La neige a craqué. Et dans les rafales, la question a refait surface : le luxe !
– « Qu’est-ce que le luxe » ? , avait enjoint un écrivain sur mon fil Insta ?
Quelle est la première image qui vient à l’esprit avec ce mot ?
… probablement un objet ; ou plusieurs.
… ce qui les rattache au « Luxe » tient sûrement davantage à leur valeur.
Souvent chers, c’est le prix de ces objets qui en définissent la valeur;
Ce doit être le prix du luxe !
Lorsque il parle de la valeur du luxe, l’écrivain Sylvain Tesson est bien loin de parler, ou d’un prix, ou d’un objet.
– « le luxe, c’est la chaleur d’un fourneau quand tu as passé toute la journée au froid sous la pluie. C’est un verre d’eau fraîche quand tu meurs de soif « .
Plutôt que de l’inextinguible satisfaction de la possession, il paraît nous parler d’une extase de la retrouvaille.
Qu’est-ce alors que le luxe ? de quelle retrouvaille s’agit-il ?
***
Ce jour dernier, le vent m’aveuglait de flocons. Il me fallait décider où guider mes skis sur la couche poudreuse et soufflée. À droite vers la cabane connue et son réconfort chocolaté ? À gauche, plus haut plus profond dans le blizzard ? Et revenir par derrière à la tsigère chauffée…

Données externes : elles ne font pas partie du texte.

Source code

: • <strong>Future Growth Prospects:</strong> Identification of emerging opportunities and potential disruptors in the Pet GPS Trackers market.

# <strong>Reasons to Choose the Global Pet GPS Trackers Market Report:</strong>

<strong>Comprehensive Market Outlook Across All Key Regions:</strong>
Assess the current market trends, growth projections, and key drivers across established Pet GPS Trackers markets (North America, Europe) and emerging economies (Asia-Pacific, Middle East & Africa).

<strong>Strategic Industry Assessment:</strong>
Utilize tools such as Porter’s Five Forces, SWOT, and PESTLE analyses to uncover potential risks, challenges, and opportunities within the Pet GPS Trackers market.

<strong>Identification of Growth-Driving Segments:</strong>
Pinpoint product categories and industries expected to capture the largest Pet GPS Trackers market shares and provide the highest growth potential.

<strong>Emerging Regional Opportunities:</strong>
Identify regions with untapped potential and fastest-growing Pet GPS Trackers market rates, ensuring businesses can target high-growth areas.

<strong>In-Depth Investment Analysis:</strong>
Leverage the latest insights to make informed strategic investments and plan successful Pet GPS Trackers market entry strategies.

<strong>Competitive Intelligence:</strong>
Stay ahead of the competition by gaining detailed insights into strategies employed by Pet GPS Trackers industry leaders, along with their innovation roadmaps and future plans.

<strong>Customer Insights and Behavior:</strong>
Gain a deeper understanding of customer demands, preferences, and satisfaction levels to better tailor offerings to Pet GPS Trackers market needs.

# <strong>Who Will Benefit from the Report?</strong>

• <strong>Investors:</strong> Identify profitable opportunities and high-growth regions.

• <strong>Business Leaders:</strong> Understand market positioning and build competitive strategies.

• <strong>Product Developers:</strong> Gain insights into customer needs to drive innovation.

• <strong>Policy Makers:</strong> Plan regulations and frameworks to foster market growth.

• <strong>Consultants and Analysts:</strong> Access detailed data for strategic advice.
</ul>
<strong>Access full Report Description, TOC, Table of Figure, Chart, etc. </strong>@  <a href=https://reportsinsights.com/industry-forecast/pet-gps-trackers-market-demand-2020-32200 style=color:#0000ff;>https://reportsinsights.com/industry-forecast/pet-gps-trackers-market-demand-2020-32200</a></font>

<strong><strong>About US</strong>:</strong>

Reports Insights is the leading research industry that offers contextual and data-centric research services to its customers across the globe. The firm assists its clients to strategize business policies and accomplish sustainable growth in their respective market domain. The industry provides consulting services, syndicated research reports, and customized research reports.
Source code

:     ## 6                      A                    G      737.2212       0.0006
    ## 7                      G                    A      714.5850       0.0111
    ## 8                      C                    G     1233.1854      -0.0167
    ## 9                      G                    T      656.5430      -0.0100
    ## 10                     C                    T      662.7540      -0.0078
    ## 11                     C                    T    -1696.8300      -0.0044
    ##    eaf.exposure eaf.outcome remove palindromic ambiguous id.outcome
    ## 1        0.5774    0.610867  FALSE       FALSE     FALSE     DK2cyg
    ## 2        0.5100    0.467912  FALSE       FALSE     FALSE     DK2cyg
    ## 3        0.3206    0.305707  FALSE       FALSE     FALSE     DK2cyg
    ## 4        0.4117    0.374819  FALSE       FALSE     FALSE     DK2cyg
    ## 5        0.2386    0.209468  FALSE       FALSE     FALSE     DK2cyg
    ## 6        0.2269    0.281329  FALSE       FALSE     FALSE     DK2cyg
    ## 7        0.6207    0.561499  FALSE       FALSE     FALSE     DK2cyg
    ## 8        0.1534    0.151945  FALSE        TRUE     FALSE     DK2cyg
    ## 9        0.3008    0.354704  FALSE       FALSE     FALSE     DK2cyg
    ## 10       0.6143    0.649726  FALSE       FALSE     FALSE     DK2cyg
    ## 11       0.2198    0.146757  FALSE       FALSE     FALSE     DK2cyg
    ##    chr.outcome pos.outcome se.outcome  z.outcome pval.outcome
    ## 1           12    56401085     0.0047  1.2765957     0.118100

La randonnée était à peine commencée et le réconfort pas encore tout à fait « mérité » ; le luxe de Tesson n’avait pas encore assez gonflé. Fallait-il que je souffre un peu plus ? assez pour mériter ? Tesson faisait-il l’apologie du mérite judéo-chrétien ?
Probablement pas. Avais-je envie d’entrer dans le jeu de ce chantage ? Certainement pas.
Dans le froid, la question s’est faite plus vive, plus nue : qu’alors fait naître le luxe décrit par Tesson ? que le fait-il grandir ?
Ma réponse de l’instant fut aussi cinglante que le sifflement des bourrasques : le retour dans la zone de confort !

Sortir de sa zone de confort, n’est-ce pas ce que redoutent, en cœur, le corps et l’esprit ? Il me semble que l’Humain, en particulier dans notre confortable Occident, s’efforce de préserver tant que faire se peut sa zone de confort, et à y persister. Repoussant toute menace sur celle-ci, se méfiant bien souvent de toute invitation qui le mènerait vers l’inconnu, Homo Sapiens renâcle à se frotter aux défis, à ce qui est nouveau. Inquiet de ne pas réussir, il refuse le voyage dans la zone d’insécurité, pourtant aussi, zone d’apprentissage. Il préfère s’encroûter que de prendre le risque d’expérimenter. Il renonce à se défier, à traverser l’inconnu, la vulnérabilité, la passagère incompétence, la vierge expérience.
Pour finalement, certes, revenir à sa zone de confort. Et en goûter plus intensément la qualité et l’existence.
N’admire-t-on pas d’avantage son logement lorsqu’on en sort pour la voir du dehors ? N’apprécie-t-on pas davantage un verre d’eau quand on a soif ; la chaleur sèche d’un fourneau quand on a passé la journée sous la pluie ?
***
Jouir de ce luxe simple, né du voyage hors de sa zone de confort.
C’est ce qui motive de prendre à gauche, de poursuivre l’effort dans le blizzard, de contourner la crête, là-bas, seul et livré à soi- même, avant de revenir à la cabane.
***
Assis devant mon chocolat chaud, un index un peu gelé qui brûle, le souffle encore un peu agité des mauvaises surprises de la descente, je découvre que ce luxe-là repose sur un bienfait bien plus grand que celui de la possession de l’objet rare et trop
cher. Ce n’est pas tout à fait le retour dans ma zone de confort qui est le luxe; c’est ce que ce retour me permet de voir de moi-même : me voir revenu au point de départ, certes, mais un peu différent, augmenter de ce que j’ai vécu, et appris ; de ce que je n’ai pas su et donc appris.
Le luxe, c’est à la fois l’extase de retrouver sa zone de confort, et
la félicité de se retrouver, un peu plus soi ; en se connaissant un
peu mieux, en se reconnaissant capable d’oser et heureux d’être de retour à soi.